Les entreprises allemandes fondent de gros espoirs sur l'Iran comme marché à l'export depuis la conclusion de l'accord avec le P5+1

Le président iranien Hassan Rouhani à côté du ministre de l'Énergie et de l'Economie allemand, Sigmar Gabriel (à gauche)  le 20 juillet, 2015 (Crédit : AFP PHOTO / ATTA KENARE)
Le président iranien Hassan Rouhani à côté du ministre de l'Énergie et de l'Economie allemand, Sigmar Gabriel (à gauche) le 20 juillet, 2015 (Crédit : AFP PHOTO / ATTA KENARE)

Le vice-chancelier allemand Sigmar Gabriel, également ministre de l’Economie, a affirmé lundi à Téhéran que son pays souhaitait « soutenir » l’Iran dans sa politique d’ouverture, malgré les « différences ».

« L’économie allemande peut participer de manière importante à la modernisation de l’Iran (…) c’est dans notre intérêt de soutenir la politique du gouvernement (iranien), de maintenir l’ouverture de ce pays », a déclaré M. Gabriel lors d’une réunion de la commission économique conjointe Iran-Allemagne.

« Je sais qu’il y a des différences entre nos pays », mais aussi « de nombreux points de convergence », a-t-il ajouté.

Parmi « les différences » il a cité « le conflit en Syrie » où l’Iran soutient le régime du président Bachar al-Assad que les pays occidentaux dénoncent. « Nous devrions parler de cela dans le respect mutuel », a affirmé M. Gabriel, estimant que « toutes les parties en conflit en Syrie devraient contribuer à mettre fin à cette guerre terrible ».

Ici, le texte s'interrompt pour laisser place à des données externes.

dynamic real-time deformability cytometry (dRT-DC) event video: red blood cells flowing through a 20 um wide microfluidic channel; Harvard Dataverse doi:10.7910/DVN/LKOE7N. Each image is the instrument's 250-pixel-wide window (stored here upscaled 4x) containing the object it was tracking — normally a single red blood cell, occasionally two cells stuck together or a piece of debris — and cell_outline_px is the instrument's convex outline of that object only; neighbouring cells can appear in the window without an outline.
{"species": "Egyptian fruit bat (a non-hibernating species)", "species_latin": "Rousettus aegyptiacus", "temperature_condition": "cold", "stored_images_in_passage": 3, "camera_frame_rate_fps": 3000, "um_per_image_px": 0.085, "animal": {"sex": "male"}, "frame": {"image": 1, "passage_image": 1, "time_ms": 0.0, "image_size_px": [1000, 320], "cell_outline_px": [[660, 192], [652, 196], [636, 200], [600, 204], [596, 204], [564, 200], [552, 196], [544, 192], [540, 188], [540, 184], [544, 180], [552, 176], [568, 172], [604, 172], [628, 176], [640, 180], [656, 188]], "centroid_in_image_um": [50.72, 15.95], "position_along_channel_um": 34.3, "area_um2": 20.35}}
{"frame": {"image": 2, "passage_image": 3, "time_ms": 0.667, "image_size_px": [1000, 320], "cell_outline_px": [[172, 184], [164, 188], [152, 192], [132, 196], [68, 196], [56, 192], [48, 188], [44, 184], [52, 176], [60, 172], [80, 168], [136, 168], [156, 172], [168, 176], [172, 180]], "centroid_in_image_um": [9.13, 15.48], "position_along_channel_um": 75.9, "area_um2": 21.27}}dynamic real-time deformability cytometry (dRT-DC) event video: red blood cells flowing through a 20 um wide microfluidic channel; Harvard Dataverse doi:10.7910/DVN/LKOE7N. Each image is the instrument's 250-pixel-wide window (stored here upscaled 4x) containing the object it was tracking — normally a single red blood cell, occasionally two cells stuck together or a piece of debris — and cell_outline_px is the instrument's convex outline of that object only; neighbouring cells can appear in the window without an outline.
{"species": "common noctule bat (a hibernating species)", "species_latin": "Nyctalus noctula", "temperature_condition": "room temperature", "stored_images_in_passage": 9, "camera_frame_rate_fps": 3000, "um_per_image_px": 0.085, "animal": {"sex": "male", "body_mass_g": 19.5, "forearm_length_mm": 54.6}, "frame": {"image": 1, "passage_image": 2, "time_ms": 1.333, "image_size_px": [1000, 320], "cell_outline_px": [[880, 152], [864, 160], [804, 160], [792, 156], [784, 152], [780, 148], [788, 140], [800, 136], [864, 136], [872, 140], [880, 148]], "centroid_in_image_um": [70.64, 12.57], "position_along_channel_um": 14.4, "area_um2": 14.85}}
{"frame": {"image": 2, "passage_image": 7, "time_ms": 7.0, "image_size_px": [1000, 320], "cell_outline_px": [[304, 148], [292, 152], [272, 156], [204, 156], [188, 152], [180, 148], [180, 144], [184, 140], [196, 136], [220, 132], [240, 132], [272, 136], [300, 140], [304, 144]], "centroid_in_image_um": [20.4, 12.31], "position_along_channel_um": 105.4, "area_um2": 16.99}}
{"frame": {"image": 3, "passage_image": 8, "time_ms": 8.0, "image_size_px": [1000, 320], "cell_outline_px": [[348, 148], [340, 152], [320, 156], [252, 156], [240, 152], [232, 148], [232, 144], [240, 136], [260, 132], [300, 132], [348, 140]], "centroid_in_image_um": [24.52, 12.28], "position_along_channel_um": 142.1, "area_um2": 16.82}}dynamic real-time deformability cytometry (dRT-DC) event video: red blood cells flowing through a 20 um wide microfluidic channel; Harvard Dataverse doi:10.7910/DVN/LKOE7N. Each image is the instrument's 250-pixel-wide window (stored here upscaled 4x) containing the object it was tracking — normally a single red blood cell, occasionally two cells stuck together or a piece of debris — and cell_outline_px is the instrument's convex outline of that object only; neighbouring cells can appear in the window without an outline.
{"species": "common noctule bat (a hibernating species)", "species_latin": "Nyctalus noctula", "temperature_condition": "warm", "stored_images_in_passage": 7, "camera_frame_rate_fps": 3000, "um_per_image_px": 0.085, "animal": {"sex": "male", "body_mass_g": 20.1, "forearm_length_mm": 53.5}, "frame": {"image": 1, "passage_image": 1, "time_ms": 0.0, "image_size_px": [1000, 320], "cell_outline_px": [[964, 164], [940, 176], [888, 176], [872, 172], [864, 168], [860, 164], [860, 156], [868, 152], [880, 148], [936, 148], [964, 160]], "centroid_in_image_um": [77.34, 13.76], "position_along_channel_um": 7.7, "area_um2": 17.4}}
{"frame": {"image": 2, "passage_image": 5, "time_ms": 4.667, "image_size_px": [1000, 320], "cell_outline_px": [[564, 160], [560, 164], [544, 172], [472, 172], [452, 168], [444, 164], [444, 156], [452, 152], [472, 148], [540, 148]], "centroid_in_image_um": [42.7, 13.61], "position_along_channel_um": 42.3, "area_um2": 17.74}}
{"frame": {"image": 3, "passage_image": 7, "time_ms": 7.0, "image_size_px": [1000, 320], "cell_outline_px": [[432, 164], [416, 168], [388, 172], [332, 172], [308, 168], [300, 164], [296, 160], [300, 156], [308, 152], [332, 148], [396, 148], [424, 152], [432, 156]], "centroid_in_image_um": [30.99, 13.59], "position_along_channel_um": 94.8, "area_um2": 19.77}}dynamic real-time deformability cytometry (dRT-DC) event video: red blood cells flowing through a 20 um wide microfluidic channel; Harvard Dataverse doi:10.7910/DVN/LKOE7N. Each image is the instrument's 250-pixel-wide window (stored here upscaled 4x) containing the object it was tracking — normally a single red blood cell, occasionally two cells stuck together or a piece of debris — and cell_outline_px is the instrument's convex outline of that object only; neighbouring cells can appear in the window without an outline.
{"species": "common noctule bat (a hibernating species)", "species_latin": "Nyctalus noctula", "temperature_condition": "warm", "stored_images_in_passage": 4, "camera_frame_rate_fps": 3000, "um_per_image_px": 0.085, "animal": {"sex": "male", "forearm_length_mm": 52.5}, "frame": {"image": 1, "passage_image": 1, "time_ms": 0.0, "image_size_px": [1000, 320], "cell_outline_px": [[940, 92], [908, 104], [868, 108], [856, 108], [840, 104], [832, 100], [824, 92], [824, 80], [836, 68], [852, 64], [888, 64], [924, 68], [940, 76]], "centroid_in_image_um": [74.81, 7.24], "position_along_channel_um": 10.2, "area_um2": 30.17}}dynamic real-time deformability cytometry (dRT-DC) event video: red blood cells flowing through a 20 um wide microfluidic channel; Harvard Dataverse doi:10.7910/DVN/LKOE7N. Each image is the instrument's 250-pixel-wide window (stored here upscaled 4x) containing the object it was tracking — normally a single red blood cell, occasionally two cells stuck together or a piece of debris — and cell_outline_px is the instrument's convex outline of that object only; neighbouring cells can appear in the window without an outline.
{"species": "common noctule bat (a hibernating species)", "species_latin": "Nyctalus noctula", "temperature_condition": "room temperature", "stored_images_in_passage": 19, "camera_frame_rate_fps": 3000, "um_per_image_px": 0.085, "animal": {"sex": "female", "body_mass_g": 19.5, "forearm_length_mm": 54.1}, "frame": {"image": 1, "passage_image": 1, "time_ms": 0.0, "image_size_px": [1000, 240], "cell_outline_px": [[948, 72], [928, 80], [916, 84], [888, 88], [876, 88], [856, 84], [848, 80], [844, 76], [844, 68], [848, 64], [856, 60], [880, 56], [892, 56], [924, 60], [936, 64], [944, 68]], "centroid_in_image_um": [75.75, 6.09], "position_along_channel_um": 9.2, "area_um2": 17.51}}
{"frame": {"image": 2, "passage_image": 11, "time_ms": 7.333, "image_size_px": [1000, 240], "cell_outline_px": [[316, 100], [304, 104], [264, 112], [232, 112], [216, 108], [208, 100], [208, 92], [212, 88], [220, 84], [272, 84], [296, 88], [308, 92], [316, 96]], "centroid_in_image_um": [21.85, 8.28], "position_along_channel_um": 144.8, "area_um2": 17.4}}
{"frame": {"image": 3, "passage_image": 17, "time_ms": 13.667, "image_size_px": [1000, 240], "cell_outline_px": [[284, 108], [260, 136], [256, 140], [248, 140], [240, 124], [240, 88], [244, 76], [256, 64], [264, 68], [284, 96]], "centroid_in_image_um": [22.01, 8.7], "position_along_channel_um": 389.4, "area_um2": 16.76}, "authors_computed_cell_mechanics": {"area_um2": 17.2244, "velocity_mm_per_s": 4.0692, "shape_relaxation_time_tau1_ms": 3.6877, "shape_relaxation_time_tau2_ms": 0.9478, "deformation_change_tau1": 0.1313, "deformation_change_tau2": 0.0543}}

Sigmar Gabriel, accompagné d’une importante délégation économique d’une centaine de personnes, a eu un entretien avec le ministre iranien de l’Economie Ali Tayyebnia, et devrait également rencontrer pendant son séjour le président du Parlement Ali Larijani et le ministre du Pétrole Bijan Namdar Zanganeh.

Sigmar Gabriel avait été le premier responsable occidental à se rendre en Iran, fin juillet 2015, juste après la signature de l’accord sur le nucléaire iranien au terme d’intenses tractations sur plusieurs années entre l’Iran et le groupe P5+1 (Etats-Unis, Russie, Chine, France, Royaume-Uni et Allemagne).

Le président du Parlement iranien, Ali Larijani (Crédit : capture d'écran Youtube/NDTV)
Le président du Parlement iranien, Ali Larijani (Crédit : capture d’écran Youtube/NDTV)

Les entreprises allemandes fondent de gros espoirs sur l’Iran comme marché à l’export depuis la conclusion de cet accord qui a permis de lever une partie des sanctions internationales contre Téhéran.

Au premier semestre 2016, les exportations allemandes vers l’Iran ont progressé de 15 % à 1,13 milliard d’euros. Le commerce bilatéral entre les deux pays, dominé par les exportations allemandes vers l’Iran, a atteint en 2015 quelque 2,4 milliards d’euros.

Selon les medias iraniens, l’Allemagne et l’Iran devraient signer une dizaine d’accords commerciaux pendant la visite de M. Gabriel qui s’achève mardi.